**WORK INSTRUCTION**
Reproduce everything from the line that contains "middle tip: (327, 228)" down to the line that contains "wrist: (504, 510)" in the listing below, word for word and nothing more. Leave the pictures out.
····················
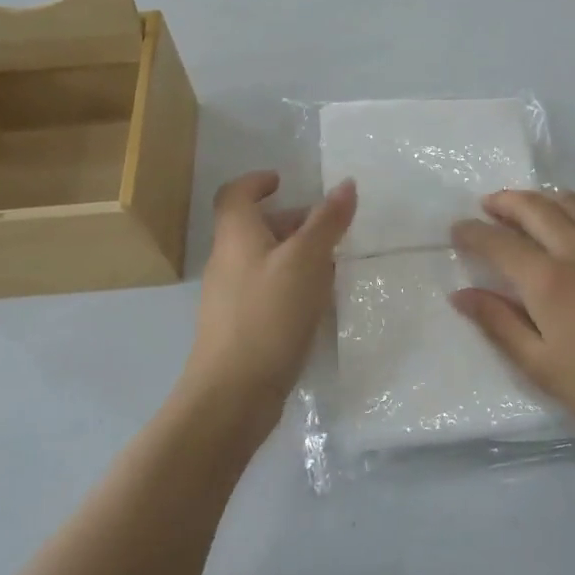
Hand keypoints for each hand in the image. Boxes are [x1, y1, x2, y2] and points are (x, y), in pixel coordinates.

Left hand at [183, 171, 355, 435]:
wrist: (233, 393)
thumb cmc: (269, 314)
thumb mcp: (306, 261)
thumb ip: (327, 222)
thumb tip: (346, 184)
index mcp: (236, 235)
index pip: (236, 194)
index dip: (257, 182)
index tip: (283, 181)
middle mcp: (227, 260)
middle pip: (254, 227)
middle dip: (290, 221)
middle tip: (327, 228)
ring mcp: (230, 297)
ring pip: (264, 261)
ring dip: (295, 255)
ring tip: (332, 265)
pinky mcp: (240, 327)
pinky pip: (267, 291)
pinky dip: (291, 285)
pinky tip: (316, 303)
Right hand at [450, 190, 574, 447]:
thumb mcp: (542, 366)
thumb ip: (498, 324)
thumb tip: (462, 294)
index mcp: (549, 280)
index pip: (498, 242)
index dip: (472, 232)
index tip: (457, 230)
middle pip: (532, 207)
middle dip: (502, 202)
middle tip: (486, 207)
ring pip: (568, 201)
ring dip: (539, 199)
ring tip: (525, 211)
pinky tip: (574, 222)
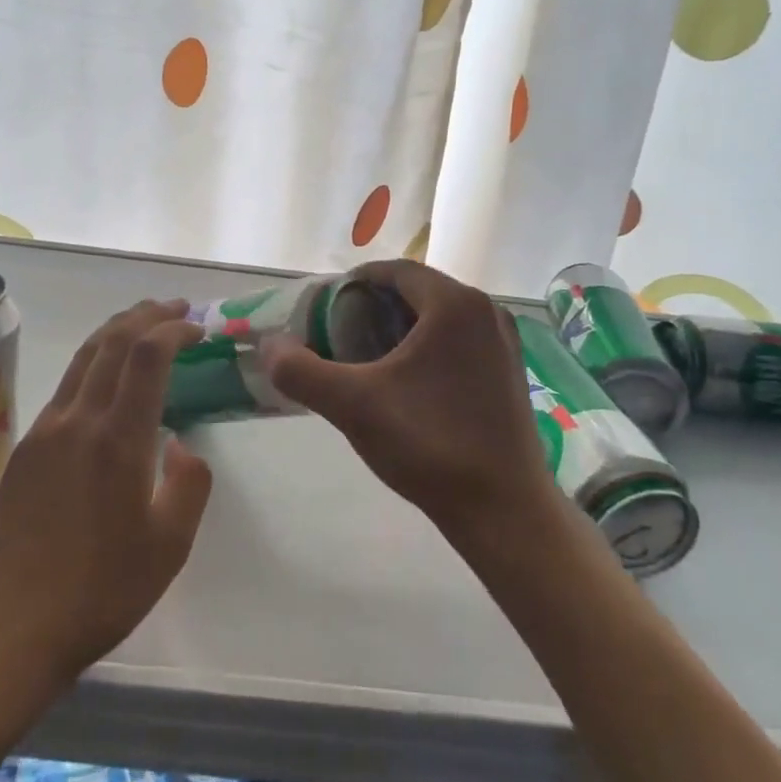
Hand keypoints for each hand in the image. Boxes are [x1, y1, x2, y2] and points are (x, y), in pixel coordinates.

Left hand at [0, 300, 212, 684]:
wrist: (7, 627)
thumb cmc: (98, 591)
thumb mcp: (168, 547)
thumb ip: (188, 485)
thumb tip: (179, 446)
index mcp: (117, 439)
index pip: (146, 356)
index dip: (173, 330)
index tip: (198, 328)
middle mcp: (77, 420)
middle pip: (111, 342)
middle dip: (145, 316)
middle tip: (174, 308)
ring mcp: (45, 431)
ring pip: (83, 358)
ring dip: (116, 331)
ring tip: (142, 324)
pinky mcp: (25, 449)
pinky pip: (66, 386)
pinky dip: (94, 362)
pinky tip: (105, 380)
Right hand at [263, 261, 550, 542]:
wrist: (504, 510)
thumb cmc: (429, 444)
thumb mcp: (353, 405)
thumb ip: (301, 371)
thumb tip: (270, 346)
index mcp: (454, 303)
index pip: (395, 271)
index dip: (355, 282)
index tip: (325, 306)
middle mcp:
····················
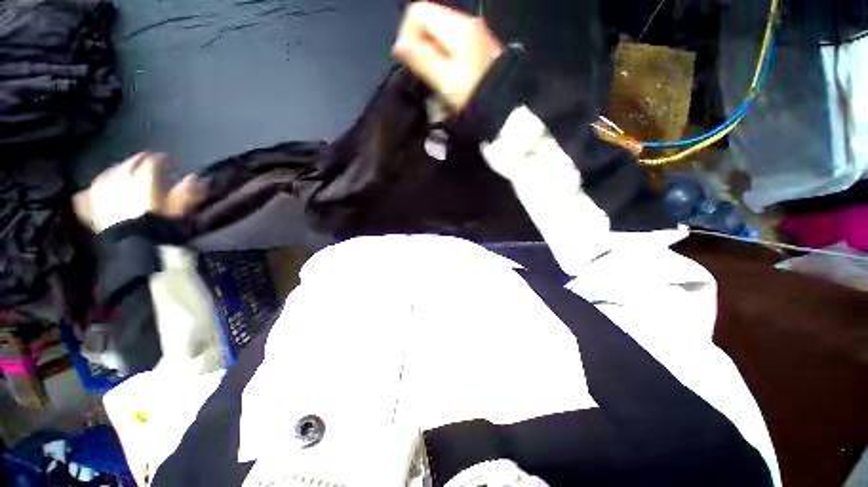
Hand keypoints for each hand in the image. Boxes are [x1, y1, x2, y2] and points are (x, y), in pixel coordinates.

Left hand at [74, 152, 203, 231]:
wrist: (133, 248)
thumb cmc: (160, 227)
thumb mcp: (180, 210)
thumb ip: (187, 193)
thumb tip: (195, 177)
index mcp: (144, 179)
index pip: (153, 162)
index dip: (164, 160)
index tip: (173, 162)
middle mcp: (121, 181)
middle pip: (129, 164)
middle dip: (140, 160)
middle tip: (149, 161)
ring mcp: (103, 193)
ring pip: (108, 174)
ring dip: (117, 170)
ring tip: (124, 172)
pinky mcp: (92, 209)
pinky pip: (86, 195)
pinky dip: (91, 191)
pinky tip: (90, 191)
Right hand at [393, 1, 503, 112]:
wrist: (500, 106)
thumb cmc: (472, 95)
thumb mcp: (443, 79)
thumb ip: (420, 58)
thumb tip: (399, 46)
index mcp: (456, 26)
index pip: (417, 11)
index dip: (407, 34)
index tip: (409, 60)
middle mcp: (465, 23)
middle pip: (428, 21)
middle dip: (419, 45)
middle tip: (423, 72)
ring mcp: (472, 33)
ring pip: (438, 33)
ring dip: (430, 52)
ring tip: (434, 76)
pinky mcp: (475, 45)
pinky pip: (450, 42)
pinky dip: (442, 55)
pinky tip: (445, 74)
····················
**RESPONSE**
middle tip: (327, 228)
ring mcp: (230, 297)
ring pip: (264, 261)
ring dip: (295, 255)
ring tip: (332, 265)
pinky mcp: (240, 327)
pinky pip: (267, 291)
pinky dip: (291, 285)
pinky tip: (316, 303)
Right hand at [450, 190, 574, 447]:
thumb mcp: (542, 366)
thumb ip: (498, 324)
thumb tip: (462, 294)
index mcp: (549, 280)
index pip: (498, 242)
index dip: (472, 232)
index tip: (457, 230)
middle pip: (532, 207)
middle dip: (502, 202)
middle tip: (486, 207)
ring pip: (568, 201)
ring dip: (539, 199)
ring tip: (525, 211)
pinky tip: (574, 222)
Hand keypoints for each hand in the image. Boxes are [x1, y1, x2, y2] and points are (x, y), in pixel coordinates.

Left hand at [0, 300, 212, 684]:
wrist: (7, 627)
thumb cmc: (98, 591)
thumb mcp: (168, 547)
thumb ip: (188, 485)
thumb tip: (179, 446)
index mcp: (117, 439)
index pip: (146, 356)
index dip: (173, 330)
index tip: (198, 328)
middle mcp: (77, 420)
middle pip: (111, 342)
middle dip: (145, 316)
middle tip: (174, 308)
ring mcp: (45, 431)
ring pip: (83, 358)
ring dip: (116, 331)
ring tip: (142, 324)
pinky mcp: (25, 449)
pinky pip: (66, 386)
pinky dip: (94, 362)
pinky tip: (105, 380)
Right hand at [263, 261, 550, 542]:
wrist: (504, 510)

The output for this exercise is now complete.